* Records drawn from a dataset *
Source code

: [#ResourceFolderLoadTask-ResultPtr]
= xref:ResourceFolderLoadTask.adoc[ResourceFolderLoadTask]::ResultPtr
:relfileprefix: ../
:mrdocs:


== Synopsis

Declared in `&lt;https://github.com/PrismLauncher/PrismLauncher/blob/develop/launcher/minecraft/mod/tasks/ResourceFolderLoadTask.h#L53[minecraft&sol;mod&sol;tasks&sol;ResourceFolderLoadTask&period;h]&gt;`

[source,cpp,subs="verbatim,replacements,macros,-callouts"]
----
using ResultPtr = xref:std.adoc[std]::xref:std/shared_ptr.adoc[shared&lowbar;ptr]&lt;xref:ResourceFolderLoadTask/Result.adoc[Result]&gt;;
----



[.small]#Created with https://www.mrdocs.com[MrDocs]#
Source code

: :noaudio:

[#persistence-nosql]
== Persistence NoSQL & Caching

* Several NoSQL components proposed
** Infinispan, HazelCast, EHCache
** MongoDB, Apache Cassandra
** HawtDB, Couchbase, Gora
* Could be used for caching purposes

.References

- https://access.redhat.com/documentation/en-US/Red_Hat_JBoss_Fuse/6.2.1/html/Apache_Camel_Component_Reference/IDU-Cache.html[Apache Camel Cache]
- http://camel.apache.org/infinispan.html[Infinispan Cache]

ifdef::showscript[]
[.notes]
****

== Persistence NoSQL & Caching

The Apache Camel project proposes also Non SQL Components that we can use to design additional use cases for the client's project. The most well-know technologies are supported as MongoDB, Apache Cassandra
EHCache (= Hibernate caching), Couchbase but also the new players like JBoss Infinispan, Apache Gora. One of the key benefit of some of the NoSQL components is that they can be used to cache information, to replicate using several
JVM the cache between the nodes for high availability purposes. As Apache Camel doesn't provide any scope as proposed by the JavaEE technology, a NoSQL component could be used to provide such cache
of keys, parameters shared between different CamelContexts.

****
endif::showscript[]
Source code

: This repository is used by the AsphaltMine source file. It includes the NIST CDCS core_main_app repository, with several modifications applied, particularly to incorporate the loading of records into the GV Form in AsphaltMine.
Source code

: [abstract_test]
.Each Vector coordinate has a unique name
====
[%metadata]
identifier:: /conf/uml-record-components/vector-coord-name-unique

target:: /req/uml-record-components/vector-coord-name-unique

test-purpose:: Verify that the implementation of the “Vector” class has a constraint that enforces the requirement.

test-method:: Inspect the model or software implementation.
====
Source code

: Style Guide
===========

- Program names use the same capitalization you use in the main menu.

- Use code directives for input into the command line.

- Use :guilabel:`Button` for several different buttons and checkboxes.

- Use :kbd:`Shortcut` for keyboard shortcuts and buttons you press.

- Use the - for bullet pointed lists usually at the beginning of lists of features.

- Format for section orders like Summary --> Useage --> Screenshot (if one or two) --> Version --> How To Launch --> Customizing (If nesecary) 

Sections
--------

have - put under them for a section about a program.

==

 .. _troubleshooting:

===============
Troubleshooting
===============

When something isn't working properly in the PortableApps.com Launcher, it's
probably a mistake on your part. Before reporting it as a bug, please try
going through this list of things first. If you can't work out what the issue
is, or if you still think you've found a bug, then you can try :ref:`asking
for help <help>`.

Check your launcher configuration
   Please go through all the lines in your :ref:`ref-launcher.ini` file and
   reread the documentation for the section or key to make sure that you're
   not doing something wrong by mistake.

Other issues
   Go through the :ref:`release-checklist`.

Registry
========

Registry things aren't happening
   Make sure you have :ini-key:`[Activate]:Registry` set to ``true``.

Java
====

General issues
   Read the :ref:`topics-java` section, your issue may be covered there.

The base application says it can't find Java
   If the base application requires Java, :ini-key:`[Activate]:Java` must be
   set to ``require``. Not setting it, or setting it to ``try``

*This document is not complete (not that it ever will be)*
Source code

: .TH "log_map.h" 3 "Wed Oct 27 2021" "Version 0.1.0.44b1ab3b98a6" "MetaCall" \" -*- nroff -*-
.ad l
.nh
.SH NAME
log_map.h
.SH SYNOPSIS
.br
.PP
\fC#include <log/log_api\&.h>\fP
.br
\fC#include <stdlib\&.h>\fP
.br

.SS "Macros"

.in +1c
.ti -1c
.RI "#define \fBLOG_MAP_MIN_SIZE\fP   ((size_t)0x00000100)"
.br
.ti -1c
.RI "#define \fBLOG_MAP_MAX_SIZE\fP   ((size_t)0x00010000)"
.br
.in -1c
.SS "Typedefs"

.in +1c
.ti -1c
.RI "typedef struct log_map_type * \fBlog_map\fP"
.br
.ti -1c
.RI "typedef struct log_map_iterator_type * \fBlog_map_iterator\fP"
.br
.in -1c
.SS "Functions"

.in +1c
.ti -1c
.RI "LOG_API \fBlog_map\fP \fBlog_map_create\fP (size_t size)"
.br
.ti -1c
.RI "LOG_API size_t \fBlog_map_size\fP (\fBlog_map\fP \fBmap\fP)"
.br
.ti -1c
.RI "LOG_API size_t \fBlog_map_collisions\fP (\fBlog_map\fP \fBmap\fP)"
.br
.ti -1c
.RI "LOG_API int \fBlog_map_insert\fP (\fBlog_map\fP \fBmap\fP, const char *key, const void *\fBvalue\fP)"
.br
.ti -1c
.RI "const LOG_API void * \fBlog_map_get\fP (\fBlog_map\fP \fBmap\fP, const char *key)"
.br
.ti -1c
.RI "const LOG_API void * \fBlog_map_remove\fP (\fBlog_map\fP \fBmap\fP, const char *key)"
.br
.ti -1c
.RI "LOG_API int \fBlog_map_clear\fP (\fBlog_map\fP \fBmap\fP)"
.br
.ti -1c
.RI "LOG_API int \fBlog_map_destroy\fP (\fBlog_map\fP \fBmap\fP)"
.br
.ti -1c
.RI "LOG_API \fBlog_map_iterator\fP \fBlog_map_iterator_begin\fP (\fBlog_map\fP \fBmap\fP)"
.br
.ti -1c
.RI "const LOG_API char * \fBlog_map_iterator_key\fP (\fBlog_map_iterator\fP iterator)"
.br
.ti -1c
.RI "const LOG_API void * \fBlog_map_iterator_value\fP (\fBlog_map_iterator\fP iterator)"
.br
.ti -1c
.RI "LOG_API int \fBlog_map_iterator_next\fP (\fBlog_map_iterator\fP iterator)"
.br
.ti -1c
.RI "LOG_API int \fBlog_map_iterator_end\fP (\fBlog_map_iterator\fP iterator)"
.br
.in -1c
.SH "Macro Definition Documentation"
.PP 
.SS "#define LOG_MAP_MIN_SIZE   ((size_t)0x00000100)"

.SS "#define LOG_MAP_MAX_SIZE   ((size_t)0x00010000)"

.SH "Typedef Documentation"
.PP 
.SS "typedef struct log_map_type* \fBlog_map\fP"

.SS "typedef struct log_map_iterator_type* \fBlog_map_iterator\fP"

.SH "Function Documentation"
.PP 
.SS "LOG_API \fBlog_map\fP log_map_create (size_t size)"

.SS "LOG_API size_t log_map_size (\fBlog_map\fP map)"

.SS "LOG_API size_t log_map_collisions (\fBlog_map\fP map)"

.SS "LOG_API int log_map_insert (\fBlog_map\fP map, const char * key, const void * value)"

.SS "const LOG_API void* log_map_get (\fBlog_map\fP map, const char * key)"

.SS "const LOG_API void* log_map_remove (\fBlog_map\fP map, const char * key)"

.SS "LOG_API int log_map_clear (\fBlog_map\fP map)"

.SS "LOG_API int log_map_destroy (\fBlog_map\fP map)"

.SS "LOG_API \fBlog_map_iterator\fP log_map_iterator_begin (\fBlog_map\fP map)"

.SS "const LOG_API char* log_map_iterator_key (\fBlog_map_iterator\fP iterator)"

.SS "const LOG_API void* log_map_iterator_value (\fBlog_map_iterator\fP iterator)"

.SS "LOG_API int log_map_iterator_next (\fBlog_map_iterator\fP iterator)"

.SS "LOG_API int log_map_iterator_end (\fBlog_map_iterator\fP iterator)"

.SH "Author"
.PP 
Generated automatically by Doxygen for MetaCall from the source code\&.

* WHAT IS REQUIRED *
Work out how many lines in the entries above include the word "Cassandra". Respond with only the number.

* COMPLETED TASK *
2